Other times, you will assume the teacher is talking about the wrong child when he mentions the politeness, helpfulness, mega effort - when all you get at home is crap and evil eye.
It's been mostly the latter in this house for the past 23 years, interspersed with some really horrific episodes of the former.

BlackPeppercorn · 23/11/2017 17:50

Sorry, I'm so mixed up because of the level of evil eye here today.

Chattycat78 · 23/11/2017 18:00

Mamma- most of those things you refer to don’t ring a bell. Yes he doesn’t listen but he has excellent language skills and Memory for his age. He makes up games and acts them out. He plays with other kids and he likes your involvement in his games. He knows his name and age. He has too much energy though and yes won’t listen. Sad

OP posts:
Mamabear4180 · 23/11/2017 18:49

I always just ask in case but it's probably nothing to worry about then.

Does he walk much? Get lots of exercise? that can help too. Don't beat yourself up OP, I bet it's not as bad as you worry about. he's still really little and they do have a lot of energy to burn. The social skills will come later.

Mummyoflittledragon · 23/11/2017 19:05

TheCat
I said more common. Not incredibly rare or even doesn’t happen in girls. Boys are more physical, moving their arms and kicking out in a general way in everyday life. Not just when cross. Because of this they are more likely to display these behaviours when angry. There are studies aplenty if you google to back up what I’m saying.

■ CHECK YOUR UNDERSTANDING:
**a)** Rewrite the parenting forum thread from "Chattycat78 · 23/11/2017" to "will come later.", replacing "energy" with "stamina".
**b)** Carry on the parenting forum thread from the point where it stops.

■ GIVEN ENTRIES:

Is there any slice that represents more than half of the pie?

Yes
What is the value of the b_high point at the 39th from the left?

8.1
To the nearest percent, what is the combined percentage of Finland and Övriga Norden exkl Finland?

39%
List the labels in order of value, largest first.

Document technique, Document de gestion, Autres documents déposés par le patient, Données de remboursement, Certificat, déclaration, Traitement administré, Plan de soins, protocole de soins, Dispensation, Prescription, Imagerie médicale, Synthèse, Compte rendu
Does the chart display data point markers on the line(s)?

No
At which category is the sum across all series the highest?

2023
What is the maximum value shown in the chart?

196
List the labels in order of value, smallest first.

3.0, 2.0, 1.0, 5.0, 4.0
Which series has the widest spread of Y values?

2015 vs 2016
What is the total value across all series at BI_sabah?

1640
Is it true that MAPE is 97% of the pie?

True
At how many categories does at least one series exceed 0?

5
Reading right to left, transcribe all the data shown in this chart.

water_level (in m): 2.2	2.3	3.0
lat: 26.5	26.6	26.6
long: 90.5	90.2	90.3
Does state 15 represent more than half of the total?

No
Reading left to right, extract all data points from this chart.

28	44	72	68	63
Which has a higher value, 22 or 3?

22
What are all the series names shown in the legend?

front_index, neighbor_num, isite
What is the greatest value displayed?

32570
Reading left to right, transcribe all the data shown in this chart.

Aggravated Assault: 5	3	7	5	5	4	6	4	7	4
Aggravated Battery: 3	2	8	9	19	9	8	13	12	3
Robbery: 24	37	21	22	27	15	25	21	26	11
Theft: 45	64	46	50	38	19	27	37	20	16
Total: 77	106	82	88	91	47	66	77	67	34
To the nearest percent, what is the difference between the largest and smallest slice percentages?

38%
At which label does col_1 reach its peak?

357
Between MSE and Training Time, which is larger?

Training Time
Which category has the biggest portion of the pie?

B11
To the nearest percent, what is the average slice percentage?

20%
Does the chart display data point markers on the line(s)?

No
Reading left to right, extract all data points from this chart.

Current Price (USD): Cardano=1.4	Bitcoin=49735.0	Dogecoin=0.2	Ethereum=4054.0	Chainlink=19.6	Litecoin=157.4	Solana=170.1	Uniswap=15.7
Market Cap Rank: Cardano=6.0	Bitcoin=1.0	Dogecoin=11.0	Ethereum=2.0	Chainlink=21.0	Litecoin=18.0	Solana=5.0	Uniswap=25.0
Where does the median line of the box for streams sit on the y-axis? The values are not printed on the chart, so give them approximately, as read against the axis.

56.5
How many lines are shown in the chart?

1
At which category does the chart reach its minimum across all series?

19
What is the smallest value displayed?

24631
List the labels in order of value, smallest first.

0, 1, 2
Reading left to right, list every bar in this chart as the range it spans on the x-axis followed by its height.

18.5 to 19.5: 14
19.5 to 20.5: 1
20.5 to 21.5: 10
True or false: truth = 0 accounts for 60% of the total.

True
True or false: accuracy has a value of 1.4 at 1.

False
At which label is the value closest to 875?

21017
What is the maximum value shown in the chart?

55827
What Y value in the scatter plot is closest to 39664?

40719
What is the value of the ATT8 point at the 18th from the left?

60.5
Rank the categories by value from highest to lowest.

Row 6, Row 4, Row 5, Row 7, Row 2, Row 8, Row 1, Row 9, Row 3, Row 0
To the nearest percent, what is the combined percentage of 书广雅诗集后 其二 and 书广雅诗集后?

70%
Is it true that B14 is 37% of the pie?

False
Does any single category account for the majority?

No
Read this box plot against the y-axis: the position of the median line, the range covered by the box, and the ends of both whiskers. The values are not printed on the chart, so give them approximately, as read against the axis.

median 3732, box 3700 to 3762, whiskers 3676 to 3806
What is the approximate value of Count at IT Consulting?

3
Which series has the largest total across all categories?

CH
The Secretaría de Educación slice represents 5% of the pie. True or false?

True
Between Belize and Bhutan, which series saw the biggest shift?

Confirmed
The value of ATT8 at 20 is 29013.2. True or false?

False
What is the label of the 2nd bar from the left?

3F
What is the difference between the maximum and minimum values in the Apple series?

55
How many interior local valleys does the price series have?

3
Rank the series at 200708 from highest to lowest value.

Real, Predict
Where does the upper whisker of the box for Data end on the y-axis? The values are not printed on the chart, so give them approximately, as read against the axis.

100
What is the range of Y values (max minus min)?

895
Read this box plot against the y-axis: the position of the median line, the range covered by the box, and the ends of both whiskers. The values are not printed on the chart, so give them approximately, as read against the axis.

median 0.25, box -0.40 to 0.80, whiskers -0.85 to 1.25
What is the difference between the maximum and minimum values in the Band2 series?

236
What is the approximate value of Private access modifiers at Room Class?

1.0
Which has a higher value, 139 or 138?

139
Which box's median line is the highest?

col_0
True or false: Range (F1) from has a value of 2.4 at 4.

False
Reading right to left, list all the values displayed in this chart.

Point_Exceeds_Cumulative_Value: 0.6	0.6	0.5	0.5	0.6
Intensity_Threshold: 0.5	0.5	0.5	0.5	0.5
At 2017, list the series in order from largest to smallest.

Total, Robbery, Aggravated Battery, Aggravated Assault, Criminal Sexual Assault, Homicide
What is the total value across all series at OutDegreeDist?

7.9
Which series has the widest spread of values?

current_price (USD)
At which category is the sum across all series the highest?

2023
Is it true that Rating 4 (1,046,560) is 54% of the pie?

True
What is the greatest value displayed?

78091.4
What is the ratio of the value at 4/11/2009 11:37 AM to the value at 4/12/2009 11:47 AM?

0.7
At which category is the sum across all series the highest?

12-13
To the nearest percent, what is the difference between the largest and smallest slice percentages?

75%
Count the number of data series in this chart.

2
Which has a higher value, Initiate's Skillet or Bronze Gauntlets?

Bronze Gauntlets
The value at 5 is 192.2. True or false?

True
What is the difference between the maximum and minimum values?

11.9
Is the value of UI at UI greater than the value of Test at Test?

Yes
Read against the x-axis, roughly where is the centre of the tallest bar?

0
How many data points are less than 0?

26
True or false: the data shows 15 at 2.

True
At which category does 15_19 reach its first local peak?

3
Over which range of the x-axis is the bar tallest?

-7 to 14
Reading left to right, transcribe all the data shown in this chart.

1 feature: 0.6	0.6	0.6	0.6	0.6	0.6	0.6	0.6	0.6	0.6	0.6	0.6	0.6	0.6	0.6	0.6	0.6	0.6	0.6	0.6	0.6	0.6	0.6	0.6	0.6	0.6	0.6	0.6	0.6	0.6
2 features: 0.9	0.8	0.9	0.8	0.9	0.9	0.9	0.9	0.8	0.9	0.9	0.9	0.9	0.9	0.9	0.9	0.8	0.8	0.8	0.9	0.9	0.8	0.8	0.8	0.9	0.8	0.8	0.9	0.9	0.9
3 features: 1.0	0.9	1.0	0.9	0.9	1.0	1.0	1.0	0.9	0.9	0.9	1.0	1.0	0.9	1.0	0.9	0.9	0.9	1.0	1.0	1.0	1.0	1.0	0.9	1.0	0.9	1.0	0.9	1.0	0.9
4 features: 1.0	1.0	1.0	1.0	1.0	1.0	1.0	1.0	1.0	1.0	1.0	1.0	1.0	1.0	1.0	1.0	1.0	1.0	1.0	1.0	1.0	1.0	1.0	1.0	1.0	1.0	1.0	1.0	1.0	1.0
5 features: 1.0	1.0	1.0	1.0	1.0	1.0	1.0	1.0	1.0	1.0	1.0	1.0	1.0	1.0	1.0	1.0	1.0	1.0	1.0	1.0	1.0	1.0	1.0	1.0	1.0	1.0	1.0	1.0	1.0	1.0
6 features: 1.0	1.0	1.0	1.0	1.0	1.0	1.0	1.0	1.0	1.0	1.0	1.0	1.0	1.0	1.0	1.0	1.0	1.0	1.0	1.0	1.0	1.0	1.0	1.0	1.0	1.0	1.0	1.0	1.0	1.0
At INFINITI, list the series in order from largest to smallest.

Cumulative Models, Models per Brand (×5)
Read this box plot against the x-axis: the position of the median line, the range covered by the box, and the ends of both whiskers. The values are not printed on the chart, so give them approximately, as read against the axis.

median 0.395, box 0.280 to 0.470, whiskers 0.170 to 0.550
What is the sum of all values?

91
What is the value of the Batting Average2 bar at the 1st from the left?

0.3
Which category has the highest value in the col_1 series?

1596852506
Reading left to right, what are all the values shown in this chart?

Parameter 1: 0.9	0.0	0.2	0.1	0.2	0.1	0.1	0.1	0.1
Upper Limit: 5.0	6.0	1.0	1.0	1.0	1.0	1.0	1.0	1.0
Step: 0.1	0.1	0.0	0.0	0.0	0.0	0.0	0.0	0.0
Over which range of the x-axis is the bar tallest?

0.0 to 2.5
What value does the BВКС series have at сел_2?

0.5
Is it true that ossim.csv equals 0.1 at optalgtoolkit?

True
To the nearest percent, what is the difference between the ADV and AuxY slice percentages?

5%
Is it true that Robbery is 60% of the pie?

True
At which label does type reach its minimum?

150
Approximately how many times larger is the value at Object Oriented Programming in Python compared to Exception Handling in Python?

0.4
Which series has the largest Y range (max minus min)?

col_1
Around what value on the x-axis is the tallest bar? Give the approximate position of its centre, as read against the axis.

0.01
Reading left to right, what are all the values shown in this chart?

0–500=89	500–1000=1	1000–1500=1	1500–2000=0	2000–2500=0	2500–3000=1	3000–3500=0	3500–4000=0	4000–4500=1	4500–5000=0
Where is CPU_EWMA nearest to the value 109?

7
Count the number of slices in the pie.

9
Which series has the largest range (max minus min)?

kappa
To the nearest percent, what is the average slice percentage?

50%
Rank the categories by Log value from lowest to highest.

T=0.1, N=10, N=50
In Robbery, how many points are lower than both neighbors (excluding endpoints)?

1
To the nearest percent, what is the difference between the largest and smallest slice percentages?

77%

■ ANSWERS PER TASK:
**a)**
Chattycat78 · 23/11/2017 18:00

Mamma- most of those things you refer to don’t ring a bell. Yes he doesn’t listen but he has excellent language skills and Memory for his age. He makes up games and acts them out. He plays with other kids and he likes your involvement in his games. He knows his name and age. He has too much stamina though and yes won’t listen. Sad

OP posts:
Mamabear4180 · 23/11/2017 18:49

I always just ask in case but it's probably nothing to worry about then.

Does he walk much? Get lots of exercise? that can help too. Don't beat yourself up OP, I bet it's not as bad as you worry about. he's still really little and they do have a lot of stamina to burn. The social skills will come later.

**b)**
To dismiss what another is saying just because you perceive it as anti boy or sexual stereotyping is actually total rubbish.

Coastalcommand · 23/11/2017 19:51

At the risk of being a helicopter parent, I am rarely more than arm's length from my daughter at toddler groups. Partly because I never know what she'll do next but mostly because other parents vanish to the edges of the room to sit and chat or play on their phones the minute we get there.
Most are too young to have any understanding of not snatching, hitting and biting.
The frustrating thing is the parents who don't pay enough attention, or offer hollow threats (but who clearly don't want to leave the toddler group/their cup of tea so never actually follow up. I'm sure you're not one of those.

Mamabear4180 · 23/11/2017 20:03

coastal that's not difficult with one toddler but I have 2 and my friend has 3! It's not always easy.

I never use my phone at toddler group, that's a shame that people can't switch off and socialise in RL.

schmoozypoo · 23/11/2017 20:08

Calm and consistent and sticking to your word is key, I now have an really well behaved 7 year old but wow as a 3 year old he was hard work. Many times we left places and he lost toys etc, but plenty of praise when being good and sticking to my guns has paid off. Just had baby number 2 so am dreading going through that stage again but it will be ok. Parenting is hard, it will get easier

Coastalcommand · 23/11/2017 20:20

It's harder with more than one I realise, but so many adults seem to have no focus on what the children are doing - even just one child. Last week I saw one boy hitting another repeatedly with a small wooden mallet. It was a toy, but looked like it hurt! Both were being looked after by grandparents who were merrily chatting away over cups of tea in the kitchen of the church hall, completely oblivious.

HerbsAndStewedRabbit · 23/11/2017 20:21

I had THAT child at playgroups! Much better now though at nearly 4. I took to buying a treat before group and leaving it in the car and saying if you behave at group and sit down for the songs etc you get the treat. It worked for the most part.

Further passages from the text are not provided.